A memória é trapaceira, turva e inquieta. A memória resgata grandes fatias de sonhos e embacia a realidade. Eu estava no avião quando comecei a ler “O Barulho das Coisas ao Cair”. Não estava na sua Colômbia, mas cruzei-me com a vida de personagens que, por força do destino ou da Divina Providência, também se encontravam ligadas a esse aparelho, que ora nos dá asas para voar, ora nos dá asas para cair. A queda, desta vez, se acontecesse, seria catastrófica, mas li, algures, que a melhor forma de começar a conhecer uma cidade é vê-la do alto.
Colômbia é, para a maior parte das pessoas, o país do ouro, do café, da aguardente e do Gabo; para outros, uma massa de sonhadores fascinados pelos aviões; e, para alguns, uma morada contaminada pelo narcotraficante mais famoso do mundo e o seu paraíso pessoal: la Hacienda Nápoles. A bonança não andou perto deste território durante muito tempo e, no livro, podemos sentir esse corpo estranho, ainda por cuidar, ora por culpa de um passado mal amado, ora por inflamar uma geração, demasiado exposta à guerra e aos seus focos de tráfico.
Antonio Yammara é a personagem que nos ajuda a percorrer parte desse lugar mitológico, mas, a par disso, existe Ricardo Laverde, que, logo no início, se apresenta como uma incógnita: «O bilhar não era para ele um passatempo, nem sequer um concurso, mas a única forma que Laverde tinha naquele momento de estar em sociedade: o barulho das bolas ao chocar, das contas de madeira nos cabos, dos gizes azuis ao esfregarem-se contra as pontas de couro velho, tudo isso constituía a sua vida pública. Fora daqueles corredores, sem um taco de bilhar na mão, Laverde era incapaz de ter uma conversa corrente, para não falar de uma relação”. Quem seria, então, este novo amigo de Yammara? Um fantasma? Um nómada? Ou, apenas, alguém que morreu como as asas queimadas de Ícaro?».
Inicialmente, sabemos da sua prisão, mas ignoramos a causa; conhecemos o seu convívio predilecto, mas, em muitos aspectos, a sua vida estancou; espreitamos parte de uma sombra secreta, mas não reconhecemos o corpo. E como uma súplica à espera de abrigo, Laverde tenta voltar a voar, mas, desta vez, sem o conforto dos aviões, que sempre soube pilotar: «A Elena era o amor da minha vida. E separámo-nos, não queríamos separar-nos, mas separámo-nos. A vida separou-nos, a vida tem dessas coisas. Fiz merda. Fiz merda e separámo-nos. Mas o que importa não é fazer merda, Yammara, ouça-me com atenção, o que importa não é fazer merda, mas saber remediar a merda. Ainda que o tempo tenha passado, sejam lá os anos que forem, nunca é tarde para consertar o que estragámos».

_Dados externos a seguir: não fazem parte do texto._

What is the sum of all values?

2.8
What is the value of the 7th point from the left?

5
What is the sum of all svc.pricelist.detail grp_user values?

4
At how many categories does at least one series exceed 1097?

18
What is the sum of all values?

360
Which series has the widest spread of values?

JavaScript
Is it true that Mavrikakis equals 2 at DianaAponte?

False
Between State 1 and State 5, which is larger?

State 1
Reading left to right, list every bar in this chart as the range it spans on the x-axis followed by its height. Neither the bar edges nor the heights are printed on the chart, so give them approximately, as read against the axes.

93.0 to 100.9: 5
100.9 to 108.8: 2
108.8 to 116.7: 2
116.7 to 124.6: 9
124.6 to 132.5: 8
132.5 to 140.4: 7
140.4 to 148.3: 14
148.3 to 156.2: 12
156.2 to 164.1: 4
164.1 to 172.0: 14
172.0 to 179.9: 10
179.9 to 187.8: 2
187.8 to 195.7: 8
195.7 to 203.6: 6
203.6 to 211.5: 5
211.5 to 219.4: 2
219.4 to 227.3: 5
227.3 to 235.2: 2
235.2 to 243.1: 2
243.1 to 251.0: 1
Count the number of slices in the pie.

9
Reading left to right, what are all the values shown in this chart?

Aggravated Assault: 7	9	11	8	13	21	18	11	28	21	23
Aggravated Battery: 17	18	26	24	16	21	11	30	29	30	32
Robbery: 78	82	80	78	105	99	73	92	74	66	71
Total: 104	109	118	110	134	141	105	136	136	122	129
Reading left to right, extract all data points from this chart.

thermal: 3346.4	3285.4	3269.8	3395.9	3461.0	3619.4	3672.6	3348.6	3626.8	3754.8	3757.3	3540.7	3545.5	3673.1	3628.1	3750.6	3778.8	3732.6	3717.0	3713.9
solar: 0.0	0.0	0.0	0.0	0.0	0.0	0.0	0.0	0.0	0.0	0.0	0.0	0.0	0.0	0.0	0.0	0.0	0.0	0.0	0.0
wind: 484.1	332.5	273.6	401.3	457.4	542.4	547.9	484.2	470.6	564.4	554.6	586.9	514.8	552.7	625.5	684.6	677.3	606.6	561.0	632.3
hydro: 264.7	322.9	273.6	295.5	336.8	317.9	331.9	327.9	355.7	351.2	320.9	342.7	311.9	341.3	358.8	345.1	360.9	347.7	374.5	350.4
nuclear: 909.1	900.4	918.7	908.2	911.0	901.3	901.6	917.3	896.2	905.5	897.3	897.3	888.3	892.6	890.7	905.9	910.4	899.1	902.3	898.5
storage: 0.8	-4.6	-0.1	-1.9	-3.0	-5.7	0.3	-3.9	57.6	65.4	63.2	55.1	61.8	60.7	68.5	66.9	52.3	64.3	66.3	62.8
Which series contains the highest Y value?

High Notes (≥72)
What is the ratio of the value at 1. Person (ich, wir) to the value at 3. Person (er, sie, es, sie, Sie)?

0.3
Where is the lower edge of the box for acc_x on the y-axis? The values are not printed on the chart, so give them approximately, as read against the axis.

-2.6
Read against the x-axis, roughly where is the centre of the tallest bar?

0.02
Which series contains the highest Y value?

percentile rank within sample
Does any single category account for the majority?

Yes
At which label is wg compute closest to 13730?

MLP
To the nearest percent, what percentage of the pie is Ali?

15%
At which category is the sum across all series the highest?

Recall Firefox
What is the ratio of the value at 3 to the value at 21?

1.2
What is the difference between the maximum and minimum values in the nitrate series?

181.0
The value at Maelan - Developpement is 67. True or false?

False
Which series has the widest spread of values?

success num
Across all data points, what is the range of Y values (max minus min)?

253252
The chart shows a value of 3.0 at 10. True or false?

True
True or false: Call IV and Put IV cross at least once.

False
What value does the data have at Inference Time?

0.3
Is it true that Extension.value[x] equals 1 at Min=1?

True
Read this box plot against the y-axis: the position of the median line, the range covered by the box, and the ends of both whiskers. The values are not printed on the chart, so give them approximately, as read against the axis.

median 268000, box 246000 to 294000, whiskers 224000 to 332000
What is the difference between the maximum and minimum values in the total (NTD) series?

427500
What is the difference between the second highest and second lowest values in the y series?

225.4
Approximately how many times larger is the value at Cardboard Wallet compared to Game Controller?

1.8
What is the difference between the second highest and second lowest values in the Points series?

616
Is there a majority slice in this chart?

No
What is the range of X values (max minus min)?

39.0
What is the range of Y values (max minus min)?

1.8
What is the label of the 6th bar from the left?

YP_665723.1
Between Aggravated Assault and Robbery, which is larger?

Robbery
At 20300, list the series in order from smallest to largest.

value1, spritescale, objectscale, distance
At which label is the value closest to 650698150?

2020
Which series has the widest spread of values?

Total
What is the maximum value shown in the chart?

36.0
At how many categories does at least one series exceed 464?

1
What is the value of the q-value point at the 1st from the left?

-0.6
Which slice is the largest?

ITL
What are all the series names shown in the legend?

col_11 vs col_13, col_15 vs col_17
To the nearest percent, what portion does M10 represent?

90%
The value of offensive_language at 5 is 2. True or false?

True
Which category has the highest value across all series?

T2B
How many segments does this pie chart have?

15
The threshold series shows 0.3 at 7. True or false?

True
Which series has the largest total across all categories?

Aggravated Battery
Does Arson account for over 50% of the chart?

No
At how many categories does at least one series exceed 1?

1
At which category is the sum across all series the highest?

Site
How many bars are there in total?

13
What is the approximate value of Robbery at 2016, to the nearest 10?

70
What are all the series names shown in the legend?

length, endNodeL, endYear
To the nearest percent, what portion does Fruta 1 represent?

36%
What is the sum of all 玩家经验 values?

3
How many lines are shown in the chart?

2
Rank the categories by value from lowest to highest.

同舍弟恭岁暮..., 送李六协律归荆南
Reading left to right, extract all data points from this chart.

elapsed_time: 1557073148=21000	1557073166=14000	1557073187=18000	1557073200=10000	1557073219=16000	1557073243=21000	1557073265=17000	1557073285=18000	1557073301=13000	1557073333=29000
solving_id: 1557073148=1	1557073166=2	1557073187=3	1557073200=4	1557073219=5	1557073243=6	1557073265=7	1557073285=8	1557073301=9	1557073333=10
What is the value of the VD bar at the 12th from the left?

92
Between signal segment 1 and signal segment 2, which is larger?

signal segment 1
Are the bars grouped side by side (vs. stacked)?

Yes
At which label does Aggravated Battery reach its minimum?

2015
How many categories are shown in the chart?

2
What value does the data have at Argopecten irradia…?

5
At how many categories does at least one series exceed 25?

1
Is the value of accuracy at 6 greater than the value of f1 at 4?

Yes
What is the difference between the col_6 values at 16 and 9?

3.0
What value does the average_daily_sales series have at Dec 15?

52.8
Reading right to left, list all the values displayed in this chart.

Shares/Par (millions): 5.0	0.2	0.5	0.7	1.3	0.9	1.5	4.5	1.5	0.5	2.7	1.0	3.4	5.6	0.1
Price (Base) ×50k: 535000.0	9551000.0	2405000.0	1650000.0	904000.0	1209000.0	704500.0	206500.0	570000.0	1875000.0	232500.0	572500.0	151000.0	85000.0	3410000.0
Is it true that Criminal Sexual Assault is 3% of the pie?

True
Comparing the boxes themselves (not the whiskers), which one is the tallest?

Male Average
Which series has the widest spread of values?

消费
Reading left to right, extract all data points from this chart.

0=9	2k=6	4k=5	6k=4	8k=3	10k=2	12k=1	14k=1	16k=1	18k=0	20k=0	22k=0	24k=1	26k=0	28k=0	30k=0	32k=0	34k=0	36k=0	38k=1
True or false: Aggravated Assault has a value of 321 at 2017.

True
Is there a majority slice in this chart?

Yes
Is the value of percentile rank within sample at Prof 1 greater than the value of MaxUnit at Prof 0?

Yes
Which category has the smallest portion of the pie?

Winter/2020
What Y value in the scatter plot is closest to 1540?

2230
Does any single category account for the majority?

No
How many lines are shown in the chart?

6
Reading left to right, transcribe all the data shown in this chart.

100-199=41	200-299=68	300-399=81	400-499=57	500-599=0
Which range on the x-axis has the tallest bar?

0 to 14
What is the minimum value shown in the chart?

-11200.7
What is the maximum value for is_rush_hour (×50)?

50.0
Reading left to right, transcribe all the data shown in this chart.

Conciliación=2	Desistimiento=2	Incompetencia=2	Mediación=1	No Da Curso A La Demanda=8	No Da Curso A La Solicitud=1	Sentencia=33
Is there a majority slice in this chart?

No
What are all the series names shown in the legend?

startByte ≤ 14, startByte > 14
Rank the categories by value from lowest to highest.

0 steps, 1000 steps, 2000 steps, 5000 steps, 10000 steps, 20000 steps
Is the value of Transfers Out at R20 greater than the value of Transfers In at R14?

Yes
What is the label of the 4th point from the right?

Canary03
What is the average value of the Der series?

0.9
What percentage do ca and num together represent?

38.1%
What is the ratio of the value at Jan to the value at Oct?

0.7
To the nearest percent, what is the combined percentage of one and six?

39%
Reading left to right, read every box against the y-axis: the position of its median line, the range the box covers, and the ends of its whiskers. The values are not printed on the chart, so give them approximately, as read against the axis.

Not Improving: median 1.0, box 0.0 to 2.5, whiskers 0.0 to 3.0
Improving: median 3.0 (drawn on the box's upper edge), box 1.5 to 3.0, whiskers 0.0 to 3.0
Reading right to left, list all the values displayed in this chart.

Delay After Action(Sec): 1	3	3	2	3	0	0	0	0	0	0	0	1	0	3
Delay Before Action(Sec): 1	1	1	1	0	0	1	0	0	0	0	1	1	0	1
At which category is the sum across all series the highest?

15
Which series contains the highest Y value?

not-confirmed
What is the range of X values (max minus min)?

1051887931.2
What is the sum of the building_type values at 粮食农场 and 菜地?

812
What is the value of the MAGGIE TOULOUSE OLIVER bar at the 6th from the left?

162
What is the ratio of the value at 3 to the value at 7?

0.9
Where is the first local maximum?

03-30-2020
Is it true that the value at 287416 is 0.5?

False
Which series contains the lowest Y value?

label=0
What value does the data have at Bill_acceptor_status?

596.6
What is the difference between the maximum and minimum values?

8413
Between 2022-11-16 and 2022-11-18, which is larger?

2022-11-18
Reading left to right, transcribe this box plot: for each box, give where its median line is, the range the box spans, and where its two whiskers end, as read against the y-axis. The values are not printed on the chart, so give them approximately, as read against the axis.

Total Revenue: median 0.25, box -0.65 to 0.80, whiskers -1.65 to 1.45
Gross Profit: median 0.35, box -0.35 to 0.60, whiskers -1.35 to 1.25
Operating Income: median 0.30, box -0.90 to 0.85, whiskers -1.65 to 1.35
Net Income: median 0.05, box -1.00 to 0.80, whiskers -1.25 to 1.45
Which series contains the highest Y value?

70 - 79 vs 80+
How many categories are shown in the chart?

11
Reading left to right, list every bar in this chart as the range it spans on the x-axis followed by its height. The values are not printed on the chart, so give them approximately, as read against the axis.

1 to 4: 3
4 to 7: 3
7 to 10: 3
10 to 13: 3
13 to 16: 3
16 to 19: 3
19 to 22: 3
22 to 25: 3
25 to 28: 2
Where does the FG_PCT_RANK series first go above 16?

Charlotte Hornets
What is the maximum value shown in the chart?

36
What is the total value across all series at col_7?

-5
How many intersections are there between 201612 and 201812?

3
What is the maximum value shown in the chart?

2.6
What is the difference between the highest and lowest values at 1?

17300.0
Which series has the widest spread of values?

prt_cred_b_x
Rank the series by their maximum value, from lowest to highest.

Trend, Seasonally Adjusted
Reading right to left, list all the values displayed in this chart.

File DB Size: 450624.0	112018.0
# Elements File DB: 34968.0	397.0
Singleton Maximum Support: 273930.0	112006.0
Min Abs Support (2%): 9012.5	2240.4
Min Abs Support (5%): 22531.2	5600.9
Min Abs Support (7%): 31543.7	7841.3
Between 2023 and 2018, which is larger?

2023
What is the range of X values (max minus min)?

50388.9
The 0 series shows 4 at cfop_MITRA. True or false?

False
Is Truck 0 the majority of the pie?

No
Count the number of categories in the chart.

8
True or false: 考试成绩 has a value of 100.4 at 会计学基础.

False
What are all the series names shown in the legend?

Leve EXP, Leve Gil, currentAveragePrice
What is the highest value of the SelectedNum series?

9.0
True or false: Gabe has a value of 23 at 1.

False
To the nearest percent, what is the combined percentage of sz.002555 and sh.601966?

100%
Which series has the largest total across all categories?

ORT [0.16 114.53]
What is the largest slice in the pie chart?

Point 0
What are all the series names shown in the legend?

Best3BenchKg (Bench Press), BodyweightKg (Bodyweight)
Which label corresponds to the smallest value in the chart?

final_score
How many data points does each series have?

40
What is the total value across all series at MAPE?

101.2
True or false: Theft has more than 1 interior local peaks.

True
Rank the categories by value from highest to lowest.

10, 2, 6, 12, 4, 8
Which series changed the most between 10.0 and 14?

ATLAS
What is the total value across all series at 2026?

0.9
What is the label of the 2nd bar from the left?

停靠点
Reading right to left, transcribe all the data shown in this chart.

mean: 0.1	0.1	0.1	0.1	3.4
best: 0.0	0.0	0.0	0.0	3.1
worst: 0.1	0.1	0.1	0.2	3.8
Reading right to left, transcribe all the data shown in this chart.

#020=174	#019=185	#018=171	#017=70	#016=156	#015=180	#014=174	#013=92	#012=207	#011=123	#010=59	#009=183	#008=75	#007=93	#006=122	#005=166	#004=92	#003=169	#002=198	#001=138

Aqui, as avarias provocam demasiado ruído, as memórias desafiam a gravidade e, no trânsito dos pensamentos, assiste-se a várias tombos. Primeiro, ao de Laverde; depois, ao do avião; e, mais tarde, a queda do próprio país: «Nos meus anos de vida ninguém soube explicar-me de forma convincente, para lá de banais causas históricas, o porquê de um país escolher como capital a sua cidade mais remota e escondida. Nós, os naturais de Bogotá, não temos a culpa de sermos fechados e frios e distantes, pois assim é a nossa cidade (…) Gostaria de saber isso, quantos saíram da minha cidade a sentir que de uma forma ou de outra se estavam a salvar, e quantos sentiram ao salvar-se que traíam alguma coisa, que se convertiam nas ratazanas do proverbial barco pelo facto de fugirem de uma cidade incendiada». O narrador conhece os motivos da sua escrita; o autor fala, bem alto, sobre os medos humanos, sem por isso simplificar a complexidade dos acontecimentos; e o leitor apenas terá de fazer a descolagem para aterrar sobre a Ciudad de Sueño, de Aurelio Arturo: «Yo os contaré que un día vi arder entre la noche/ una loca ciudad soberbia y populosa,/ yo, sin mover los párpados, la miré desplomarse,/ caer, cual bajo un casco un pétalo de rosa».